The bank to the outside of Copse is packed with photographers shortly before the scheduled kick-off at 11.45, but the shot is diluted by the decision to implement what is effectively a safety car start, with drivers setting off in single file after a rolling parade lap. By the time the first two cars reach Copse, some of the field are still on the Wellington Straight: by the second lap, the leaders are already passing their first of many backmarkers. Clumps of traffic and huge speed differentials are ever a factor.

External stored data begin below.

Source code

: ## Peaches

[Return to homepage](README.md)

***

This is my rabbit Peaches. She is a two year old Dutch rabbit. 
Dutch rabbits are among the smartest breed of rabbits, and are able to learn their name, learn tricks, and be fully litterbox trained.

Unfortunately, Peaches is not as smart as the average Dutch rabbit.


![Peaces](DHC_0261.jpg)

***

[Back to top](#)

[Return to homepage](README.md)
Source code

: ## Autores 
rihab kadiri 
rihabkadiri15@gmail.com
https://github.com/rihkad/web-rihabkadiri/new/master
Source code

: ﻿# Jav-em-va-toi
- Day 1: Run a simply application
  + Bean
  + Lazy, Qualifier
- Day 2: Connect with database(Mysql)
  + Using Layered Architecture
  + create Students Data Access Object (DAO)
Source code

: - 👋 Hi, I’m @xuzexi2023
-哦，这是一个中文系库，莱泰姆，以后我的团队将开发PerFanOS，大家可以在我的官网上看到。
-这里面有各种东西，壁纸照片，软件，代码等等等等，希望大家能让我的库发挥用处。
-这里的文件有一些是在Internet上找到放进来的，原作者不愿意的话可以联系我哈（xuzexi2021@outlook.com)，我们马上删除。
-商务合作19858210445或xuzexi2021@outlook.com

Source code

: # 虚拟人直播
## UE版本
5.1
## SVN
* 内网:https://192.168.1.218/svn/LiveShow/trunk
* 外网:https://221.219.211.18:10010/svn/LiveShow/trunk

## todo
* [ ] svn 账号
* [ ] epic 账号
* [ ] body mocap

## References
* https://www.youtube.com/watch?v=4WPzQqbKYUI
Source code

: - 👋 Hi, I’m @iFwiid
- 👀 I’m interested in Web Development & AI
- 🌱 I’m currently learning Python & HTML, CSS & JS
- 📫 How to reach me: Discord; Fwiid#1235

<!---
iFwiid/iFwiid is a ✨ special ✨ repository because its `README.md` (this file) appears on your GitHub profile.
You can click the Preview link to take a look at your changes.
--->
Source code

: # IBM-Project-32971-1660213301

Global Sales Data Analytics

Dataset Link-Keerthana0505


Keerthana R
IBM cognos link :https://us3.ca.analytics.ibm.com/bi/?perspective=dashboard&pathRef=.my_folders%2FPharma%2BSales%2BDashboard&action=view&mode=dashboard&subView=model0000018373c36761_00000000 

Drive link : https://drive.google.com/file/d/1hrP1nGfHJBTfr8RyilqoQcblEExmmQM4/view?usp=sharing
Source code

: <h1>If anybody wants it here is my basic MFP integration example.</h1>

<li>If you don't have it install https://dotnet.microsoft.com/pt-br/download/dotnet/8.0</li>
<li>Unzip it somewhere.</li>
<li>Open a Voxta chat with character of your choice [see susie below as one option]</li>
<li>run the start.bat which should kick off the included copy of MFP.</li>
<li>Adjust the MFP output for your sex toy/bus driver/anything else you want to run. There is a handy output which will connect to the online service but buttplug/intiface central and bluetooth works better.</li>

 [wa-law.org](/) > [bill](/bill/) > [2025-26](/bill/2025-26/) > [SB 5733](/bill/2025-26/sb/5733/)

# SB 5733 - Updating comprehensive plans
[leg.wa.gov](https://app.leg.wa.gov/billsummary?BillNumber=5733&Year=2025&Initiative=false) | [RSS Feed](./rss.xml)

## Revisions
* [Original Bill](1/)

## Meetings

The race loses much of its zest before one-third distance, after a serious accident at Maggotts: Charles Harvey-Kelly (Radical SR3) and Ben Pearson (BMW Compact) hit the retaining wall hard after a collision and the safety car appears while medical crews extricate Harvey-Kelly. The operation takes some time and the unfortunate driver is subsequently airlifted to hospital with head injuries.

The race eventually carries on, the appropriately named Winning Radicals team of Aaron and Lee Bailey, John Macleod, Doug Carter and Brian Murphy (all in Radicals, obviously) completing 141 laps to win on scratch. Victory on handicap goes to Six Signatures, an all-Caterham armada featuring James Needham, Kurt Brady, David Rowe, John Toshack and Spencer Horgan.

The British Grand Prix has been a calendar staple since 1948, despite Bernie Ecclestone’s past efforts, but the Birkett began only three years later and outstrips most things in terms of heritage. One imagines there might be calls to restrict the range of entries in the wake of this year’s event, but diversity has been the event’s essence from day one.

The Birkett is what it is and would best be left that way.

Blazing saddles
Snetterton, October 11 & Brands Hatch, October 18-19: sharply contrasting finales at the end of the bike racing season

It was a step from a universe in which the battered Ford Transit is king (that will be the Classic Racing Motorcycle Club) to one in which even some sidecar teams – traditionally motorcycle racing’s poor relations – have huge hospitality rigs. Welcome, then, to the British Superbike series.

One of the biggest advantages of an early drive to Snetterton is that a few Little Chefs still operate on the A11: most such institutions have long been boarded up, but head east and they continue to serve a hearty breakfast.

Upon arrival, one of the first things I hear is the paddock tannoy: there is still space in one or two events. If anybody fancies an extra race, late entries are being accepted for (look away now if you compete on four wheels) £25.

In many ways it’s like a historic car meeting, with intense combat at the front while others are content just to enjoy the machinery at their own pace. It’s a happy, relaxed place.

The intensity is far greater a week later, although the anticipated BSB showdown fizzles out after a practice accident leaves contender Ryuichi Kiyonari with a fractured collarbone. Initially it seems he might miss only the first race – and conspiracy theorists go into overdrive when rival Shane Byrne falls, potentially extending the title fight. In the end it makes little difference, because Byrne wins twice on Sunday with Kiyonari still sidelined.

Even with the main show shorn of a little spice, the spectacle remains compelling. All forms of motor sport are there to test the laws of physics, but superbike racing does so more than most: as riders try to reapply power at the exit of a greasy Graham Hill Bend, some kick out a rear wheel in a manner that verges on speedway.

I know little of bikes, old or new, but do rather enjoy watching them.